Though the fulfilling of the law is the practical form love will take, and the neglect of it is the conviction of lovelessness; though it is the mode in which a man’s will must begin at once to be love to his neighbor, yet, that our Lord meant by the love of our neighbor, not the fulfilling of the law towards him, but that condition of being which results in the fulfilling of the law and more, is clear from his story of the good Samaritan. “Who is my neighbor?” asked the lawyer. And the Lord taught him that everyone for whom he could do anything was his neighbor. Which of the inhibitions of the law is illustrated in the tale? Not one. The love that is more than law, and renders its breach impossible, lives in the endless story, coming out in tenderness and active loving-kindness.
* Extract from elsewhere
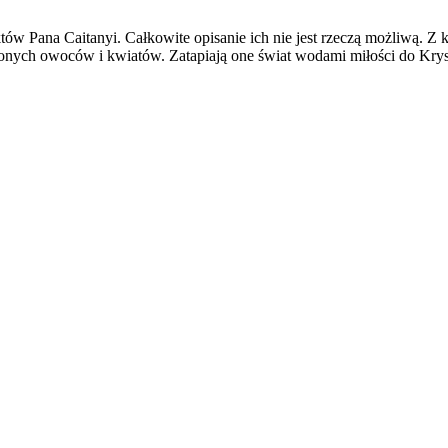
w Pana Caitanyi. Całkowite opisanie ich nie jest rzeczą możliwą. Z ka
onych owoców i kwiatów. Zatapiają one świat wodami miłości do Krysz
A man, beginning to try to love his neighbor, finds that this can no more be reached in itself, by the man’s will, than the law could be so reached. As a man cannot keep the law without first rising into the love of his neighbor, so he cannot love his neighbor without first rising higher still. It is the man fulfilled of God from whom he came and by whom he is, who alone can as himself love his neighbor who came from God too and is by God too. In God alone can man meet man. When the mind and life of Christ course through the man who has become a part of his body, then the love of his brothers is there as conscious life. From Christ through our neighbors comes the life that makes us a part of his body.
Commentary
by Dale Darling
We confuse reality.
When lists of do this and don't do that lead us out of the Way, we depart Reality.
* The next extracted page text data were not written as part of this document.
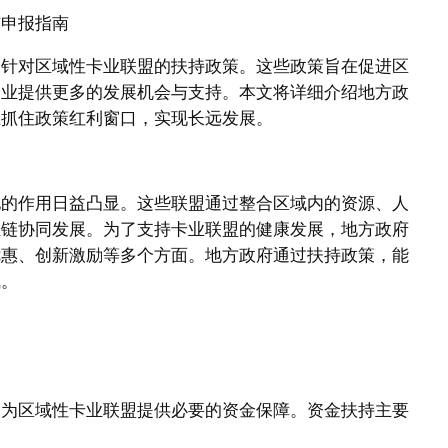
与申报指南
列针对区域性卡业联盟的扶持政策。这些政策旨在促进区
企业提供更多的发展机会与支持。本文将详细介绍地方政
业抓住政策红利窗口，实现长远发展。
地的作用日益凸显。这些联盟通过整合区域内的资源、人
业链协同发展。为了支持卡业联盟的健康发展，地方政府
优惠、创新激励等多个方面。地方政府通过扶持政策，能
飞。
：
式，为区域性卡业联盟提供必要的资金保障。资金扶持主要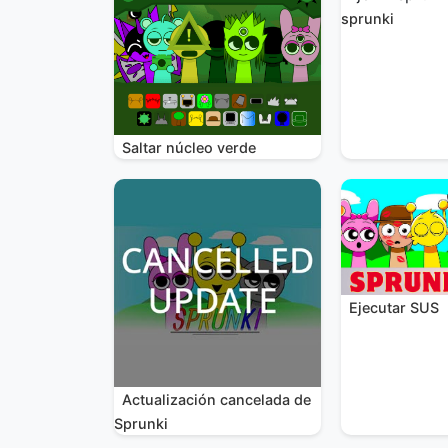
sprunki
Saltar núcleo verde
Ejecutar SUS
Actualización cancelada de
Sprunki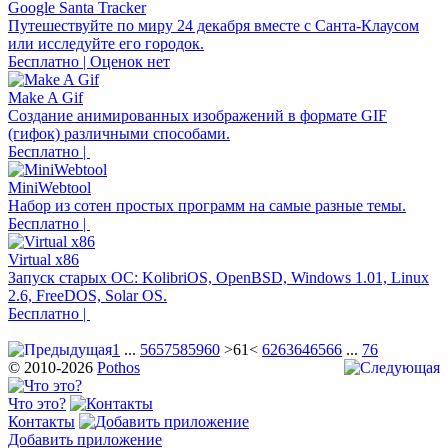
Google Santa Tracker
Путешествуйте по миру 24 декабря вместе с Санта-Клаусом
или исследуйте его городок.
Бесплатно | Оценок нет
Make A Gif
Создание анимированных изображений в формате GIF
(гифок) различными способами.
Бесплатно |
MiniWebtool
Набор из сотен простых программ на самые разные темы.
Бесплатно |
Virtual x86
Запуск старых ОС: KolibriOS, OpenBSD, Windows 1.01, Linux
2.6, FreeDOS, Solar OS.
Бесплатно |
1
...
56
57
58
59
60
>61<
62
63
64
65
66
...
76
© 2010-2026
Pothos
Что это?
Контакты
Добавить приложение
How easy it is to imagine, or feel, just or a justifier, by following the traditions imposed by man.
Reality is being of the I AM. In Christ, by grace. Not by following steps to perfection, or to balance the Christian life, or to manipulate self into a comfortable place of ease, health, and wealth based on ambition and accumulation.
God is love.
In which Love is all.
Reality is living in the divine condition.